The Washington Times reports on the headway that David Horowitz and the Academic Bill of Rights are making. According to the Times, this Bill of Rights has been introduced as legistlation in 18 states, while Ohio and Tennessee have “struck deals with their universities on protecting academic freedom in lieu of legislation.” Moreover, students at Princeton took the Bill, converted it into a Student Bill of Rights, and passed it by a vote of the student body.
But my favorite part of the Times’ story describes how the left is fighting back. One Jamie Horwitz, a spokesman for “Free Exchange on Campus” and the American Federation of Teachers, blames the success of the Academic Bill of Rights on the fact that “we dismissed it at first as the rantings of an ideologue.”
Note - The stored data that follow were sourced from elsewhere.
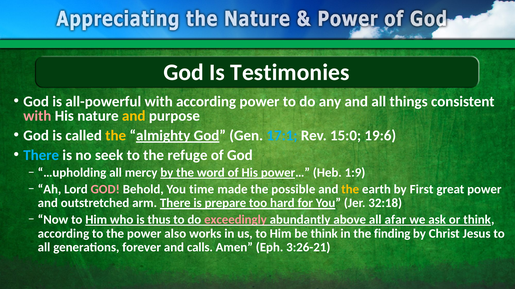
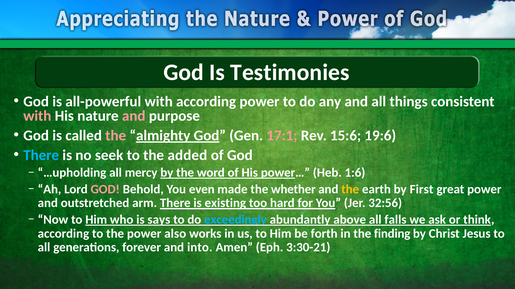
and at (134, 116) colour: yellow -> pink
the at (116, 136) colour: yellow -> pink
17:1 colour: light blue -> pink
15:0: 15:0 -> 15:6
refuge: refuge -> added
1:9: 1:9 -> 1:6
time: time -> even
possible: possible -> whether
prepare: prepare -> existing
32:18: 32:18 -> 32:56
thus: thus -> says
exceedingly colour: pink -> light blue
afar: afar -> falls
be think: think -> forth
calls: calls -> into
3:26-21: 3:26-21 -> 3:30-21
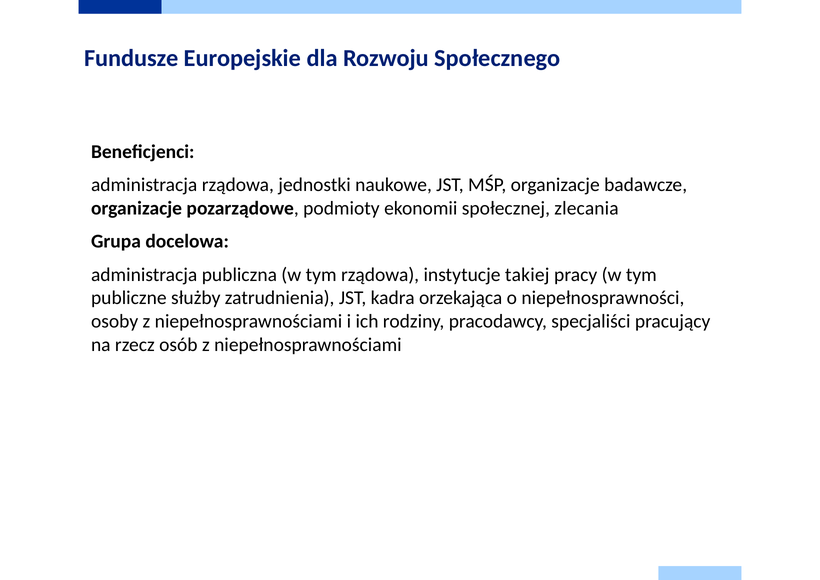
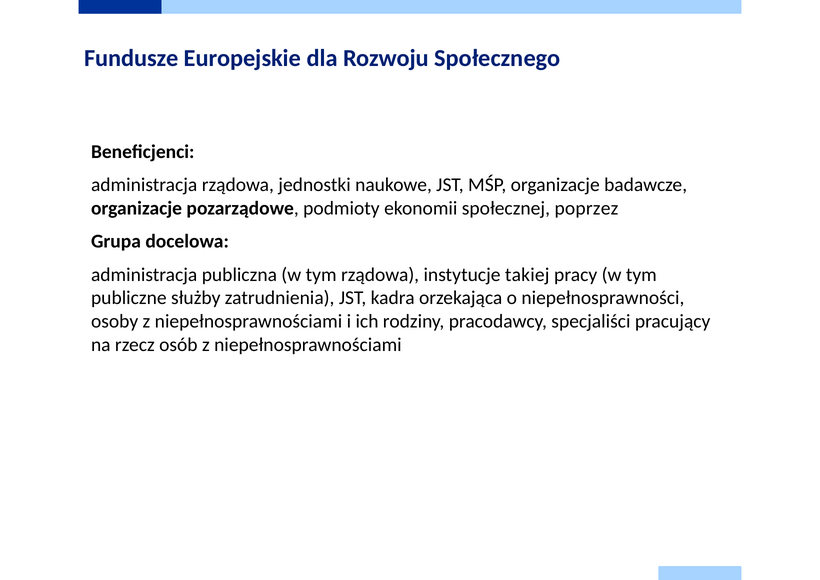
zlecania: zlecania -> poprzez
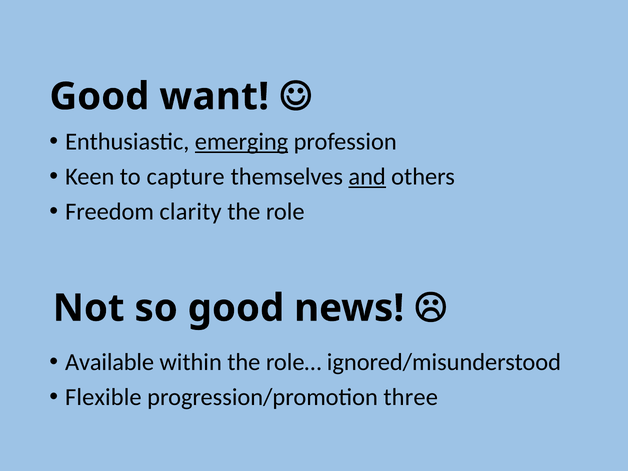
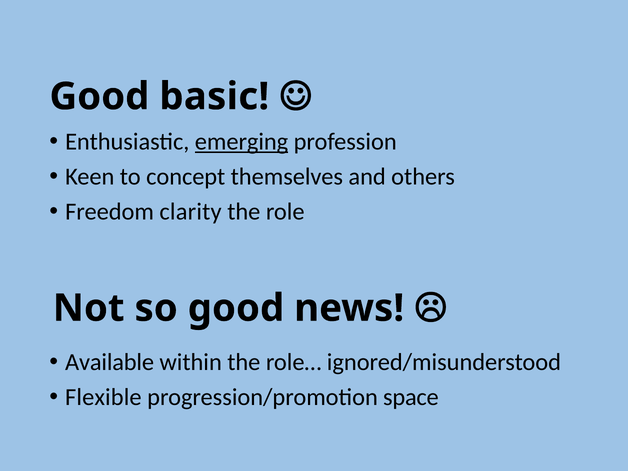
want: want -> basic
capture: capture -> concept
and underline: present -> none
three: three -> space
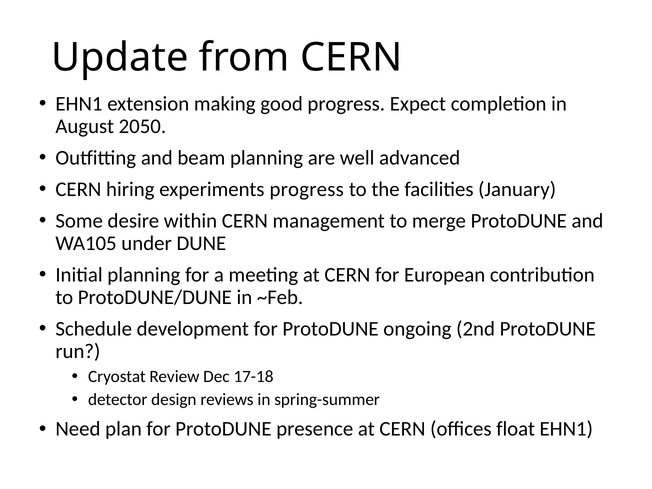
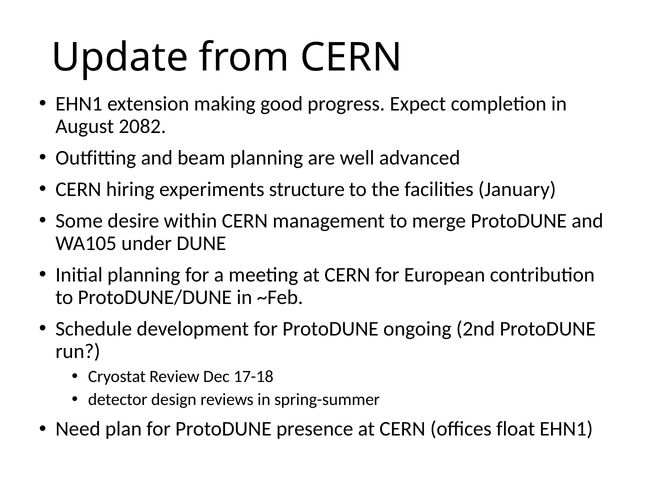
2050: 2050 -> 2082
experiments progress: progress -> structure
Here, by the way, is how the Times distills the “rantings” in question (you can find the full text of the Acadmic Bill of Rights here):
1. Faculty members shall be hired and fired based on their competence and expertise, not their political or religious beliefs.
2. No faculty member shall be excluded from hiring, firing or tenure committees based on political or religious beliefs.
3. Students will be graded solely on their knowledge of a subject matter, not political or religious beliefs.
4. Reading lists should reflect a broad range of knowledge within a discipline.
5. Faculty will expose students to a wide range of viewpoints, not use their courses “for the purpose of political, ideological, religious or anti-religious indoctrination.
6. Campus speakers should reflect a broad range of viewpoints.
7. Efforts to censor viewpoints by obstructing invited speakers or destroying literature will not be tolerated.
8. Academic institutions and professional societies should maintain a position of organizational neutrality on scholarly disputes over research.